Please Note: Web Safe Colors are really a thing of the past. They are not relevant any more and can be safely ignored. I am really just keeping this page here for nostalgic and curiosity reasons.

If you have been doing web design for a few years, you probably remember web-safe colors. This used to be a hot issue with many web designers who were dedicated to the user of only web-safe colors. If you are curios as to what they are and how they came about, please read more below.
What Are Web-Safe Colors?
Back in the early days of the internet there was a reason to be concerned about consistency in how browsers displayed the colors. Many computer screens back then had 8-bit color displays, which could only display 256 different colors. The computer system itself uses some 40 colors, for menus and such, and the remaining 216 colors could be used to display the actual web pages.
Now, 216 colors might sound like quite a bit, but the problem is that no aesthetic considerations were made when these colors were decided, but rather they are based solely on mathematical formulas. To be more exact, the web-safe colors are what you get when you use 0%, 20%, 40%, 60%, 80% and 100% of the three different primary colors, and then mix these in every possible combination.
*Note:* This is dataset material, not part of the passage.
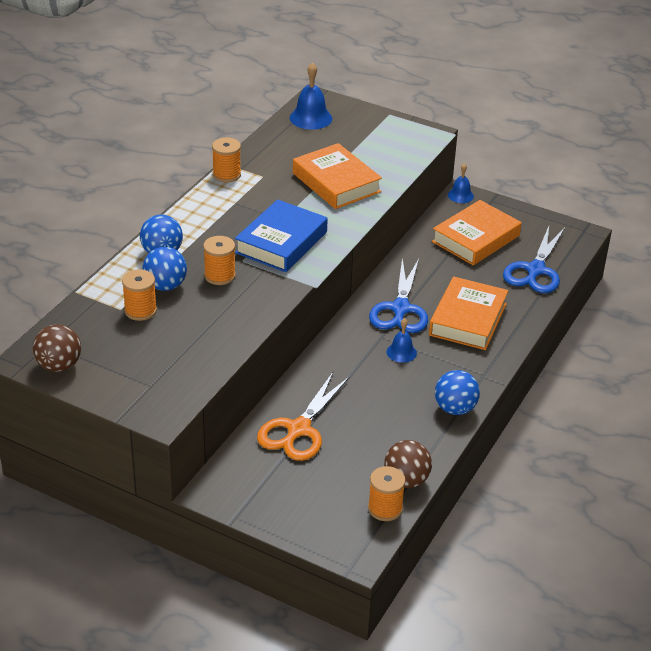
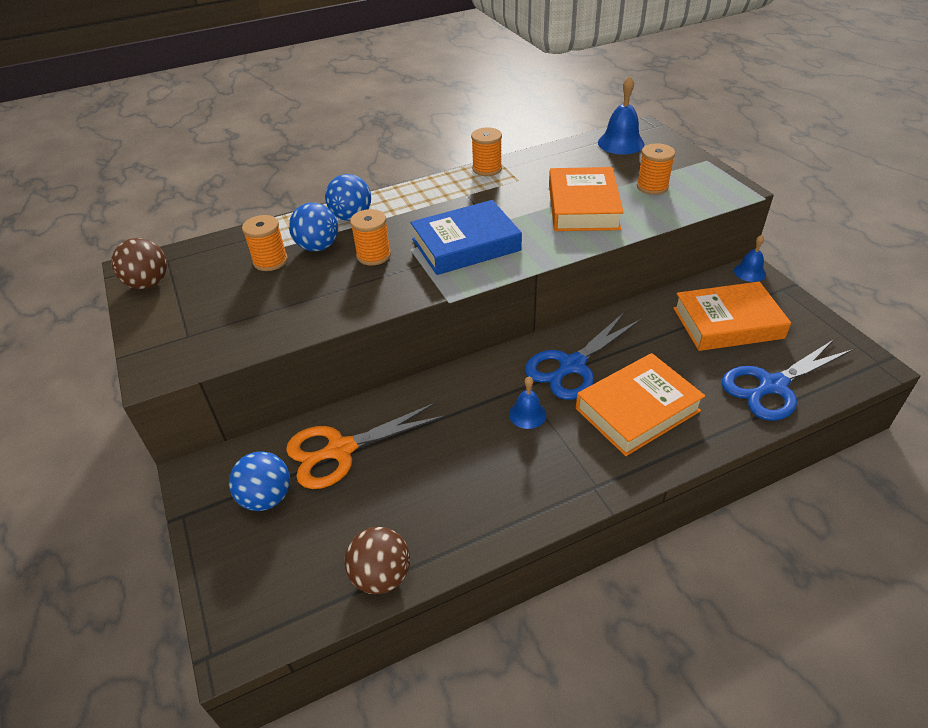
camera: 40 degrees right, 5 degrees up
(385, 508) = (323, 599): orange spool -> orange spool (652, 187)
(455, 409) = (522, 513): blue ball -> blue ball (266, 497)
Below are all the websafe colors, along with their hexadecimal values.

Should you use websafe colors?

The proportion of web users with a screen capable of displaying only 256 colors decreases by the day, and today they are virtually non-existant. A page which uses non-web-safe colors is not rendered unreadable, even on these old screens. These sayd you safely deviate from the web-safe colors without needing to feel guilty.